= New Cinema History =

New Cinema History is a movement of media historians dedicated to rewriting film history as a social history of film cultures, instead of merely an art history of the moving image. In the early 1990s, Annette Kuhn was among the first scholars to systematically research cinemagoing, in the context of the project "Cinema Culture in 1930s Britain." Following the example of 'New Film History', while distinguishing from it, Richard Maltby coined the term 'New Cinema History,' as "a body of work that focuses on the circulation and consumption of film and examines cinema as a site of social and cultural exchange." Maltby's terminology partly aimed to institutionalize and expand to an international scale his prior decade-long collaboration with Melvyn Stokes researching Hollywood film audiences, and coincided with the formation of the HoMER Network: History of Moviegoing, Exhibition and Reception.

New Cinema History asks questions like, 'Who is going to the movies?
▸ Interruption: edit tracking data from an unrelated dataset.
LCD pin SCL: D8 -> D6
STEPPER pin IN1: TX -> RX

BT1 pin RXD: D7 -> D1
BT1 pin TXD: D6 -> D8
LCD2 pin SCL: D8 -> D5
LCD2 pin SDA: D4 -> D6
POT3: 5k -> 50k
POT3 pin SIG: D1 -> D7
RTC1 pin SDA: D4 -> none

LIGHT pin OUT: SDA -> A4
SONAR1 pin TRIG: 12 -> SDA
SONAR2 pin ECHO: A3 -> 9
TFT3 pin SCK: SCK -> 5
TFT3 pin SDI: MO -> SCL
Where are the theaters located? Why are they located there? What do people remember about going to the movies?' Richard Maltby argued that the films themselves were the most “expendable element of the experience of cinema.” Oral history plays a large role in New Cinema History, and one will quickly find that people remember what it was like to go to the movies, not necessarily the films themselves.

== HoMER ==
The HoMER Network (History of Moviegoing, Exhibition and Reception) is a project that was founded in June of 2004 in order to understand the phenomena of film going and film reception itself. The project is led by two Co-Ordinator's, Talitha Ferraz and Matthew Jones. The goal of HoMER is to create a central hub of information on the aspects of New Cinema History (film going, exhibition, and reception) from data across the Internet.